Among the entries below, find the line with "right elbow: (1003, 1645)" and the line with "right hip: (556, 234)". Return exactly those lines and every line between them, but no pictures.

Data provided:
+++

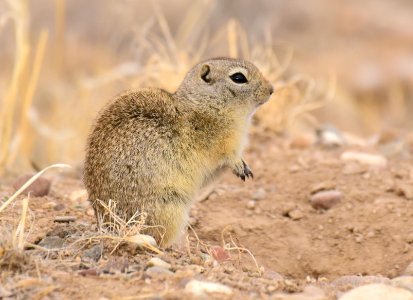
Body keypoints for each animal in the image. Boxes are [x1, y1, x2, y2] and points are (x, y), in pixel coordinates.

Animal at [83, 56, 274, 246]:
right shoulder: (222, 146)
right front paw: (240, 166)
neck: (207, 105)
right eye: (238, 78)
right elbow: (227, 156)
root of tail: (108, 224)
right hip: (169, 209)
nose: (272, 89)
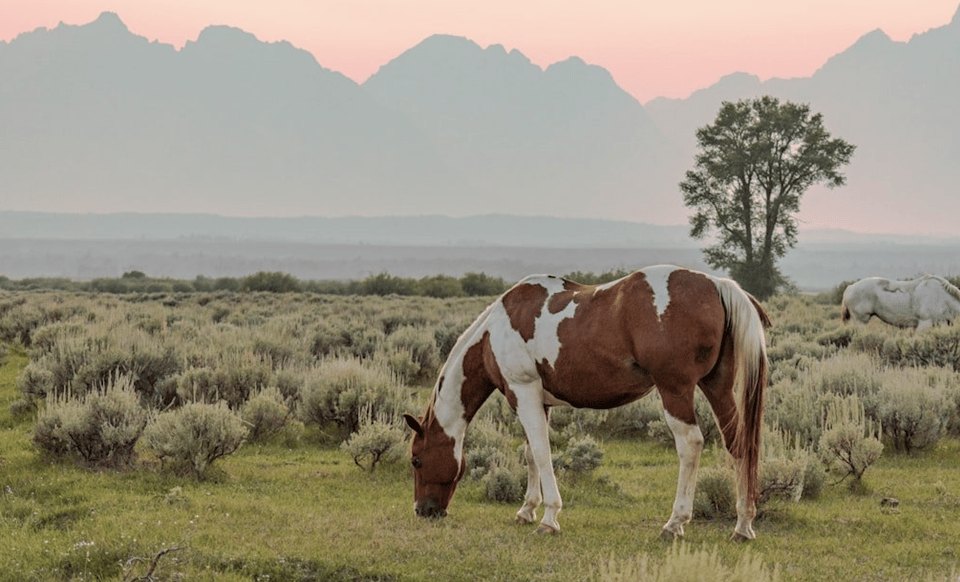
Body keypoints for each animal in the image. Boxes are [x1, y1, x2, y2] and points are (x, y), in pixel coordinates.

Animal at [402, 266, 768, 540]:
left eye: (416, 460)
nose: (423, 511)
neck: (496, 330)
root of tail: (716, 285)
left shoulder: (523, 393)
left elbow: (542, 453)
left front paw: (549, 518)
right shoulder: (539, 401)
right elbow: (531, 453)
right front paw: (527, 509)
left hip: (675, 389)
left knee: (690, 444)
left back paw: (675, 523)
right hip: (717, 387)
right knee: (738, 444)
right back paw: (743, 525)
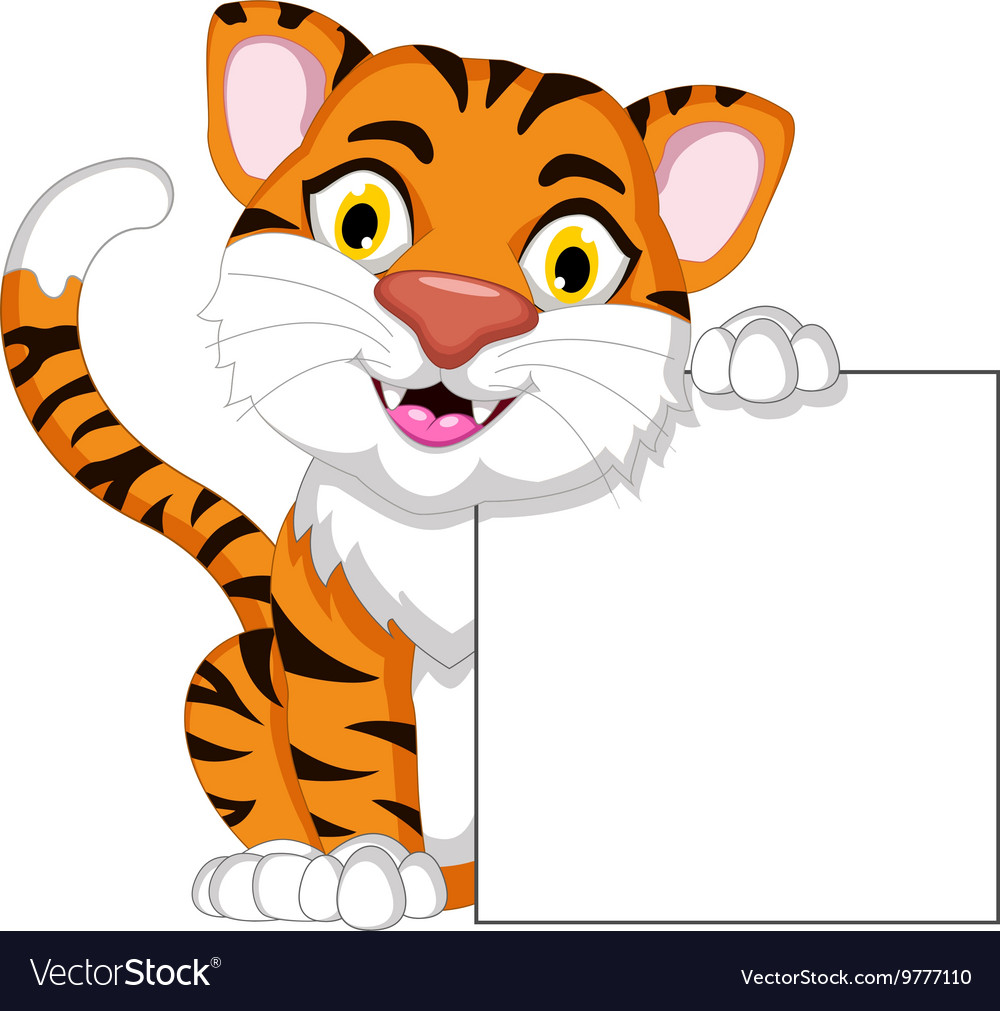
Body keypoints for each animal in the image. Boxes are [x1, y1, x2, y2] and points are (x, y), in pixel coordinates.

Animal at [2, 2, 794, 928]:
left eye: (573, 264)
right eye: (362, 220)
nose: (453, 312)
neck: (452, 519)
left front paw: (754, 358)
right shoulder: (334, 636)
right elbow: (354, 760)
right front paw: (367, 868)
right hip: (227, 680)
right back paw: (278, 872)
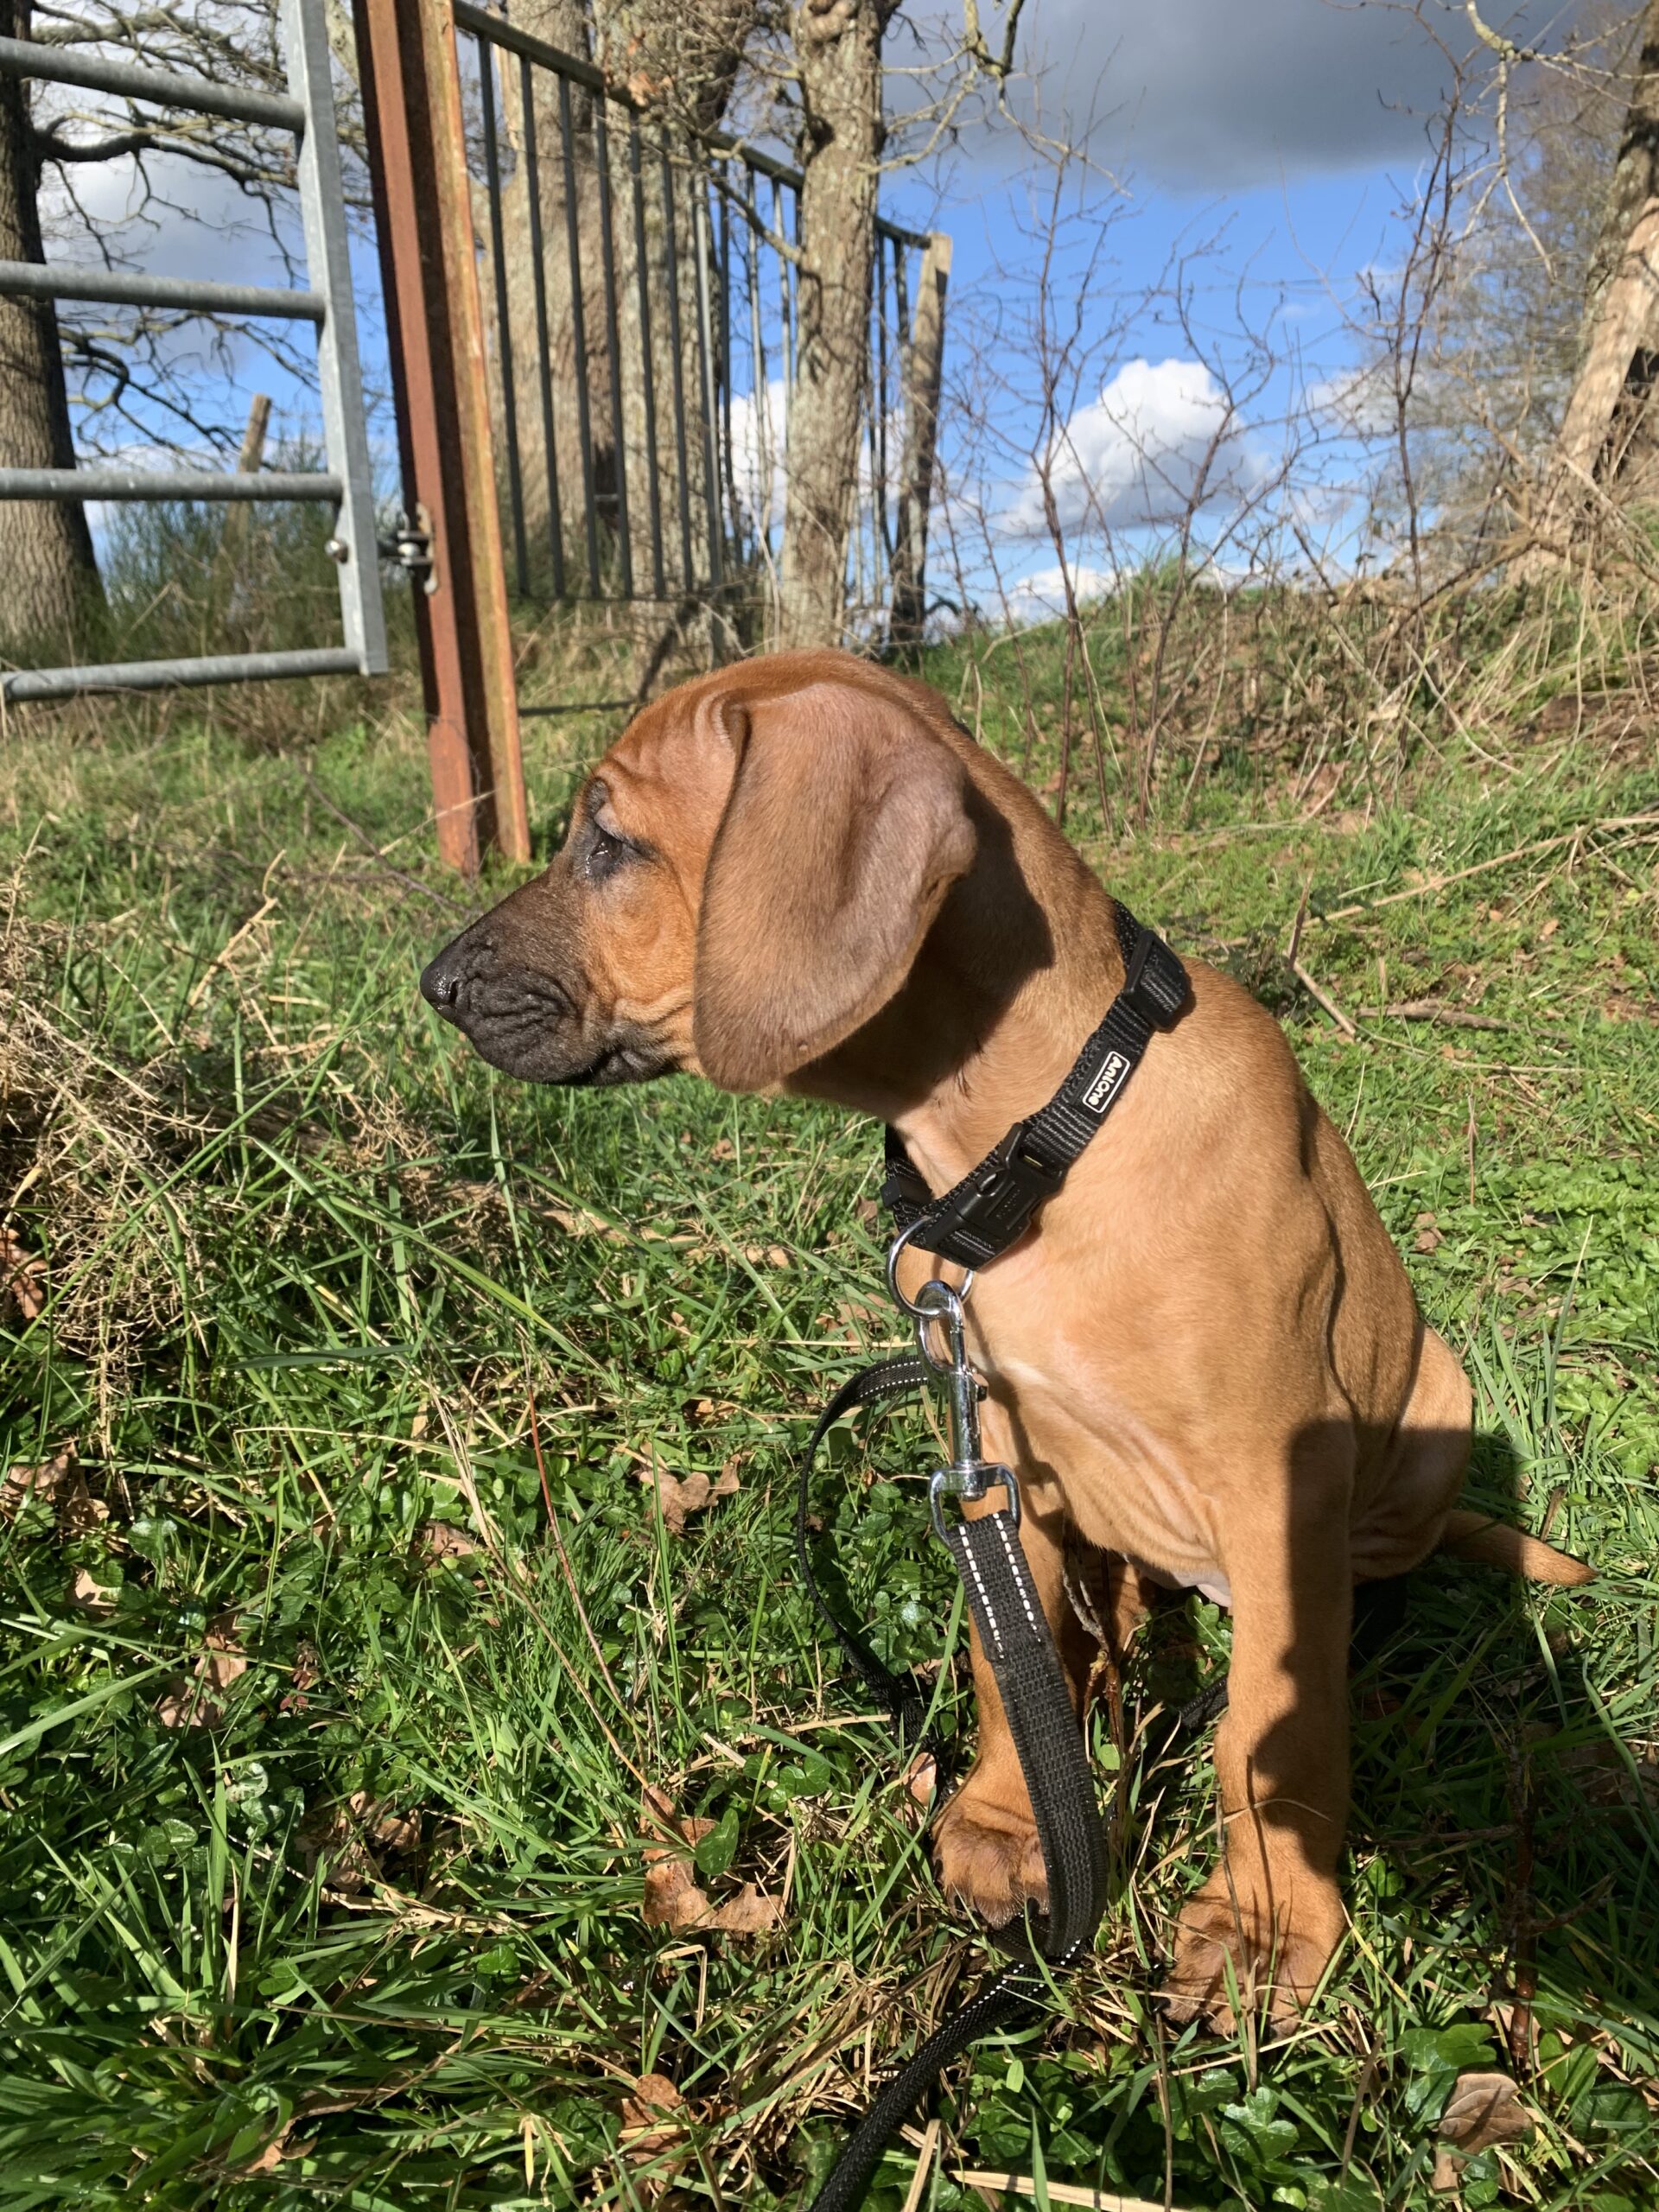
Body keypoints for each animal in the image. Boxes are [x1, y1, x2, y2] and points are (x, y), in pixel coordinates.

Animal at [422, 650, 1592, 2025]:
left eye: (608, 841)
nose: (436, 984)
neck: (1039, 1142)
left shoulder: (1273, 1477)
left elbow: (1272, 1724)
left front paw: (1265, 1924)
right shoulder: (990, 1437)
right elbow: (1003, 1645)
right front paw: (1007, 1815)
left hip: (1433, 1401)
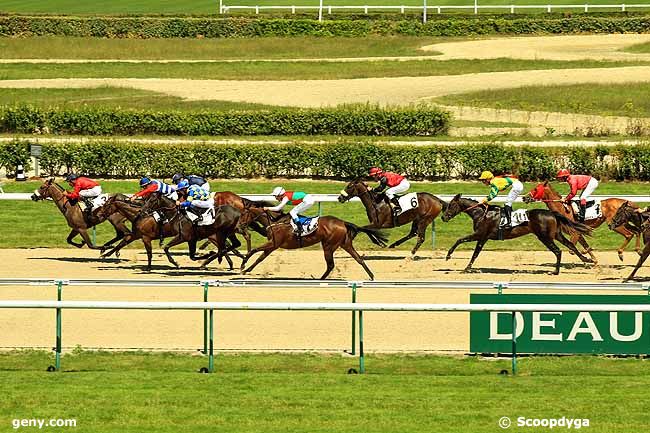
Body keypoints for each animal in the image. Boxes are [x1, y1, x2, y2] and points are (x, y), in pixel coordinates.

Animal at [240, 207, 388, 280]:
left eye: (243, 214)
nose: (240, 225)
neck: (275, 221)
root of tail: (342, 222)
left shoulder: (273, 244)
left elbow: (253, 250)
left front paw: (243, 265)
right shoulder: (272, 245)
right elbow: (260, 258)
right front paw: (247, 269)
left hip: (328, 246)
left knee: (330, 265)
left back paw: (319, 279)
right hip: (345, 244)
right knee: (359, 259)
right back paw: (371, 276)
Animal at [440, 195, 592, 276]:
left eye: (451, 205)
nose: (443, 217)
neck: (481, 213)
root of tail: (552, 213)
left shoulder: (480, 235)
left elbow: (464, 244)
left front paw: (454, 260)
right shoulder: (483, 237)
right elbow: (470, 248)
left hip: (544, 237)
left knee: (558, 251)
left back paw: (555, 271)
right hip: (556, 234)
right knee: (570, 245)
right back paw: (587, 260)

+++

Task result:
right elbow: (1003, 1645)
right front paw: (1007, 1815)
left hip: (1433, 1401)
Body keypoints for each animal in the image. Boxes are [x1, y1, x2, y2] and points are (x, y), in pixel coordinates.

Animal at [240, 207, 388, 280]:
left eye: (243, 214)
nose: (240, 225)
neck: (275, 221)
root of tail: (342, 222)
left shoulder: (273, 244)
left elbow: (253, 250)
left front paw: (243, 265)
right shoulder: (272, 245)
right elbow: (260, 258)
right front paw: (247, 269)
left hip: (328, 246)
left knee: (330, 265)
left back paw: (319, 279)
right hip: (345, 244)
right knee: (359, 259)
right back paw: (371, 276)
Animal at [440, 195, 592, 276]:
left eye: (451, 205)
nose: (443, 217)
neck: (481, 213)
root of tail: (552, 213)
left shoulder: (480, 235)
left elbow: (464, 244)
left front paw: (454, 260)
right shoulder: (483, 237)
right elbow: (470, 248)
left hip: (544, 237)
left knee: (558, 251)
left back paw: (555, 271)
right hip: (556, 234)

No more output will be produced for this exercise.